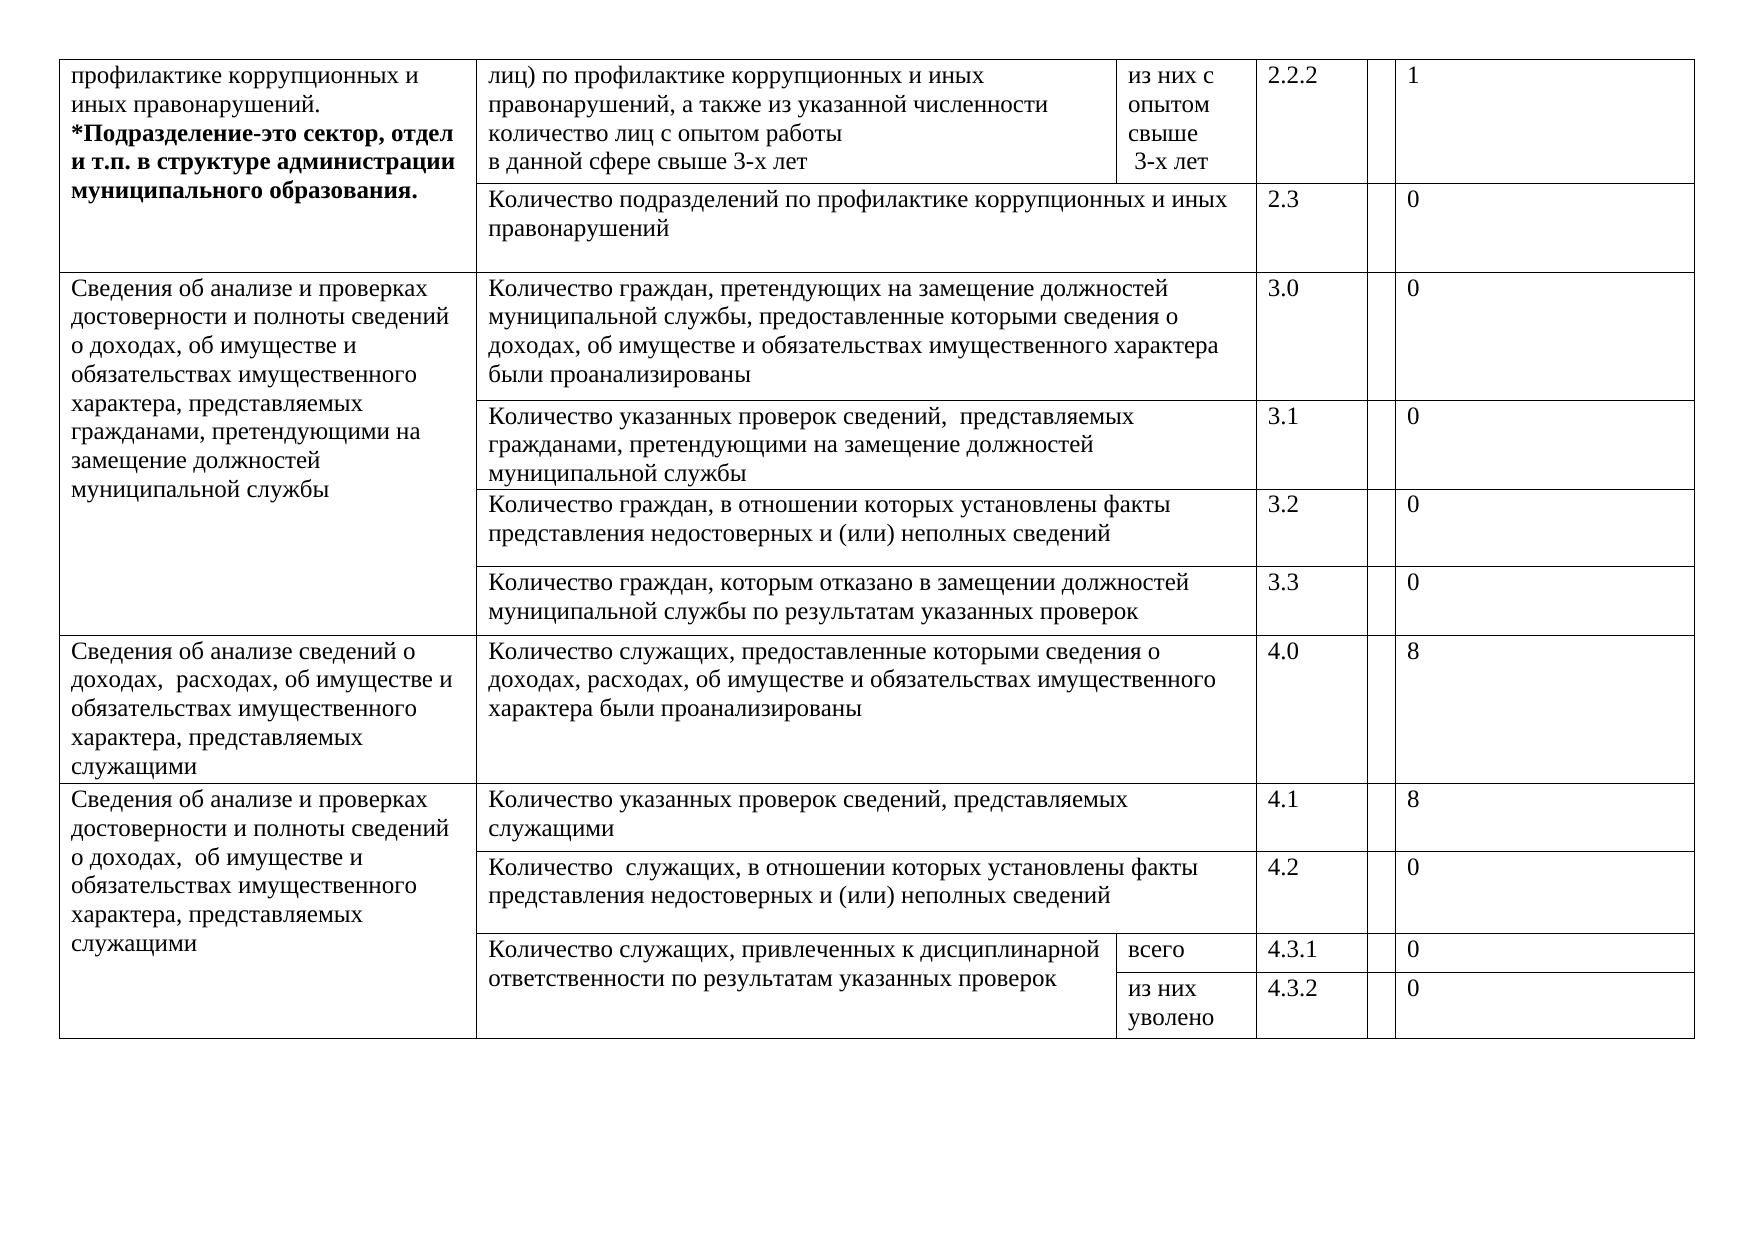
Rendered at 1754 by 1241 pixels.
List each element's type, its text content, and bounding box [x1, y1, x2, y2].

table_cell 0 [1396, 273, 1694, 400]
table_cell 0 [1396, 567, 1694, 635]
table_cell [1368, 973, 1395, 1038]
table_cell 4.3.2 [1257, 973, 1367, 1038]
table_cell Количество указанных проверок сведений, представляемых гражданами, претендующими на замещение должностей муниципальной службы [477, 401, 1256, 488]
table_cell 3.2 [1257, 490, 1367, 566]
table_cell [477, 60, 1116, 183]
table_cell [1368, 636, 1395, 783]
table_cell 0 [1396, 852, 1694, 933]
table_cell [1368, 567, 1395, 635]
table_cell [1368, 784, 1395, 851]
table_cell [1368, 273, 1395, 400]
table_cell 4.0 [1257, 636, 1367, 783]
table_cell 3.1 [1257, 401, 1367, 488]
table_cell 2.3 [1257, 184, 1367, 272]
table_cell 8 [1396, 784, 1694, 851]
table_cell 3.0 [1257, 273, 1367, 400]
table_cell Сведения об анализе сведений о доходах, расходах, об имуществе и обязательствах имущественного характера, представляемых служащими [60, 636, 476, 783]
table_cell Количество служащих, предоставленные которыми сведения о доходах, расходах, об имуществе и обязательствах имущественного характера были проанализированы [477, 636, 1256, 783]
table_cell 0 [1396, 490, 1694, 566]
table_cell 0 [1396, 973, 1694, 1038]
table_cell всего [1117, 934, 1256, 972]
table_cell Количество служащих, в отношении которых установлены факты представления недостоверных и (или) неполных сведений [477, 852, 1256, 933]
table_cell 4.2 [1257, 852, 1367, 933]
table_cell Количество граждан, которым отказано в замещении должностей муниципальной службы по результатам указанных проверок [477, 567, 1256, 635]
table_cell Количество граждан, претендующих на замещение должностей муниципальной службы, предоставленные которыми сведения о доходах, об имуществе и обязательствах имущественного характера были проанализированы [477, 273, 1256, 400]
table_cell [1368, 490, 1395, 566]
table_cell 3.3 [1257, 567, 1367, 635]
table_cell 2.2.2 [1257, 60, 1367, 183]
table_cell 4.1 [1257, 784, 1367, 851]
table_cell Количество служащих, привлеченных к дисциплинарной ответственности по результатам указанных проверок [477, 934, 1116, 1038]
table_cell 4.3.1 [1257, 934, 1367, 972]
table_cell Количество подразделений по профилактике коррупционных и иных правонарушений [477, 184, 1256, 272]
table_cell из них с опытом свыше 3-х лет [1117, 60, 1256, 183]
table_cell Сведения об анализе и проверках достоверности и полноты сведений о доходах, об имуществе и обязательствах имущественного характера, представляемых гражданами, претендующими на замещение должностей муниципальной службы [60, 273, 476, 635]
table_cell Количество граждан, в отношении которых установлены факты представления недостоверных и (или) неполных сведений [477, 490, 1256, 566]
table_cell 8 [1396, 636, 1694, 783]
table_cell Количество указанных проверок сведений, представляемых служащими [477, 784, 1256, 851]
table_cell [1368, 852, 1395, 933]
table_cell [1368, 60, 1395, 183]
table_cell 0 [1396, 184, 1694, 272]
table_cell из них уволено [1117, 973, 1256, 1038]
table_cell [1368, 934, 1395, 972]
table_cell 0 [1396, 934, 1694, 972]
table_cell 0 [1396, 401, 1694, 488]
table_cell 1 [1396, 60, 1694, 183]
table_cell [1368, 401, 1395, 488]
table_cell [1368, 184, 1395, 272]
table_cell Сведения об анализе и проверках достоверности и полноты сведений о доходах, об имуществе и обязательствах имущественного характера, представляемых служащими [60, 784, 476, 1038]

ACTIVITY = Return every line of the data above in which "неполных" appears.

ANSWER SECTION =
table_cell Количество служащих, в отношении которых установлены факты представления недостоверных и (или) неполных сведений [477, 852, 1256, 933]
table_cell Количество граждан, в отношении которых установлены факты представления недостоверных и (или) неполных сведений [477, 490, 1256, 566]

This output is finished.